[REQUIRED WORK]:
Answer these questions using the climate post below:
(a) What jokes does the post say have been told for decades?
(b) Which two news outlets ran the new poll?
(c) How hot did the "heat dome" in the Pacific Northwest get?

[EXTRACT PROVIDED]:
┌──

Wednesday, October 27, 2021

Climate Of Disaster, Con't

Decades of "Al Gore is fat!" jokes has given us an electorate that has no relation to reality when it comes to climate change. Even in 2021, the story is now "climate change is real but humans don't cause it" for nearly half of Americans.

Nearly half of Americans still don’t think climate change is caused by human activities, but Democrats were far less likely than Republicans to hold those views, a new VICE News and Guardian poll has found.

This year was marked by several unprecedented natural disasters, including a “heat dome” marked by sweltering temperatures of up to 113 F that plagued the Pacific Northwest, killing hundreds, and record-breaking wildfire seasons that razed entire towns and displaced thousands. Experts linked the string of natural disasters to the climate crisis, and yet, many Americans are still struggling to understand whether and why the generation-defining crisis is happening.

└──

[MATERIAL SHOWN]:
┌──

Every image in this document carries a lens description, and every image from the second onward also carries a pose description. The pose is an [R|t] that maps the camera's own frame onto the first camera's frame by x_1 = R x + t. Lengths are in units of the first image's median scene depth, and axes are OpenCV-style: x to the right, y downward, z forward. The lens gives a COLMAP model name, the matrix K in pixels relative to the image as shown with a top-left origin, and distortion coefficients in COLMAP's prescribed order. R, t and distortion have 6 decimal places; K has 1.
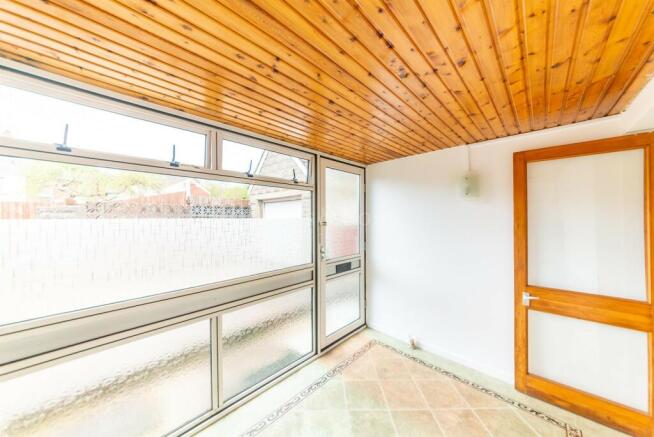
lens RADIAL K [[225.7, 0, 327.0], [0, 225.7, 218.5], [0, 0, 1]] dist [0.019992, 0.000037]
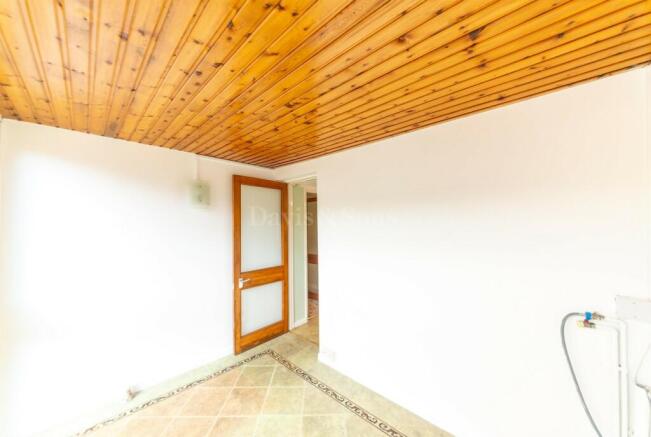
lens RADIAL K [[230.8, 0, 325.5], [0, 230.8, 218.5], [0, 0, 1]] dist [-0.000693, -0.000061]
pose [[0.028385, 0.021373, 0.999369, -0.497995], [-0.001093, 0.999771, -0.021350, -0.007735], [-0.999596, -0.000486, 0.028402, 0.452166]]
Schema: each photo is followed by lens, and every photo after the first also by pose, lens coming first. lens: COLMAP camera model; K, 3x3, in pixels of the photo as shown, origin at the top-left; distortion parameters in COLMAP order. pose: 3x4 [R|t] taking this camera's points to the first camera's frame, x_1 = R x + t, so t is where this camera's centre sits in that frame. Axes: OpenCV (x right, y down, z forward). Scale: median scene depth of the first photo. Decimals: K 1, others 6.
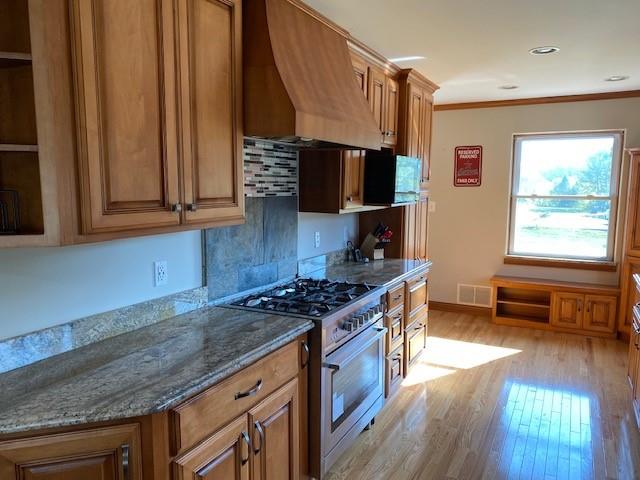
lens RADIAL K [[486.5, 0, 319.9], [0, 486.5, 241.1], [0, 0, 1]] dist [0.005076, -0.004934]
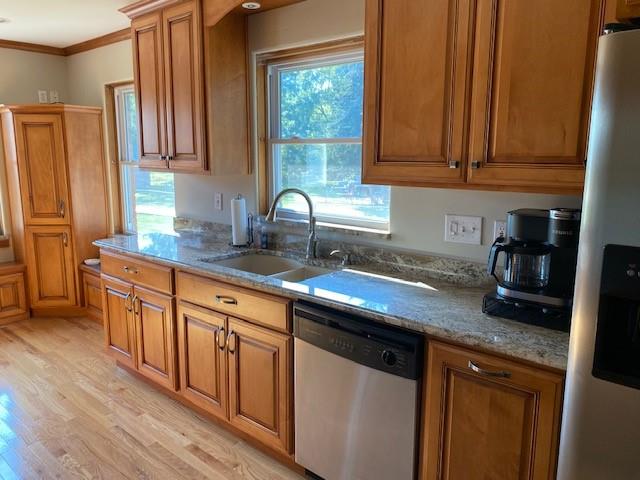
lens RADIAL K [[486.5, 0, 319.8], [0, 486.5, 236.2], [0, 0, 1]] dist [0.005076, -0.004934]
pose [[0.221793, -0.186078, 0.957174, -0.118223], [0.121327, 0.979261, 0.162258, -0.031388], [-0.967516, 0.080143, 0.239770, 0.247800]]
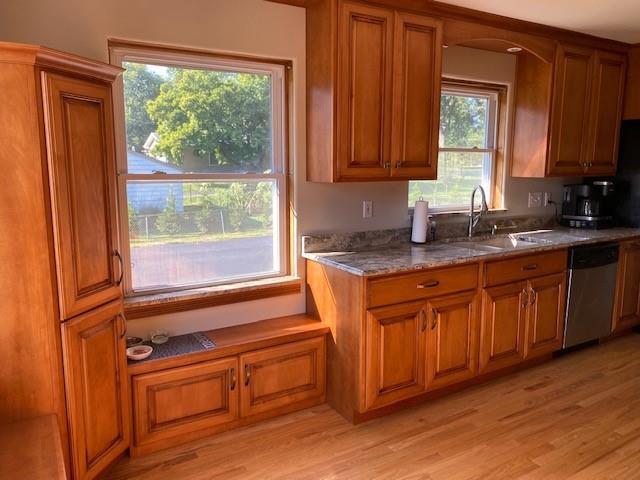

└──
┌──

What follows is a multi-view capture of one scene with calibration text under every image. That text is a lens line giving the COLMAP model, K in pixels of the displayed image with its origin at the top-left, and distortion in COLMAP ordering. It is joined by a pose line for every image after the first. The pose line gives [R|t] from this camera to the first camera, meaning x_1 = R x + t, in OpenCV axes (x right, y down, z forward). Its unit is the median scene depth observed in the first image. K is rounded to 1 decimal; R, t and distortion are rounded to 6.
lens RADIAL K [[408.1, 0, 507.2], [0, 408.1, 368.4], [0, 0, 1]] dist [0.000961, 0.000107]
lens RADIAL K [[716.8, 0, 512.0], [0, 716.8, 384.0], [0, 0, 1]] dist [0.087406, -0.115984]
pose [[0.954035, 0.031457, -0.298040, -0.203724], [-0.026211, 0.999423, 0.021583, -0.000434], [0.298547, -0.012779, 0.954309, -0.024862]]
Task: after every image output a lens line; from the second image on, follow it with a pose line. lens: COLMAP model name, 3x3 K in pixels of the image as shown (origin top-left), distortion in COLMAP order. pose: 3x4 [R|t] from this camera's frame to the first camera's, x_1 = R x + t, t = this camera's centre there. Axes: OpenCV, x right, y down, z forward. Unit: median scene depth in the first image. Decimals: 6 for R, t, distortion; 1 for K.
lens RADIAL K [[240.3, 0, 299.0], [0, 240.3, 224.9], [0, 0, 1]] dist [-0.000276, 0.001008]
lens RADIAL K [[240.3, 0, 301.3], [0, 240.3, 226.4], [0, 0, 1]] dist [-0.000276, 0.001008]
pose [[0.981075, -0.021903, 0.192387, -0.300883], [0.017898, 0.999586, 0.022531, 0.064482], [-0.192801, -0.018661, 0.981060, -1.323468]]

└──

[ANSWER AREA]:
(a) "Al Gore is fat!" jokes
(b) VICE News and the Guardian
(c) Up to 113 F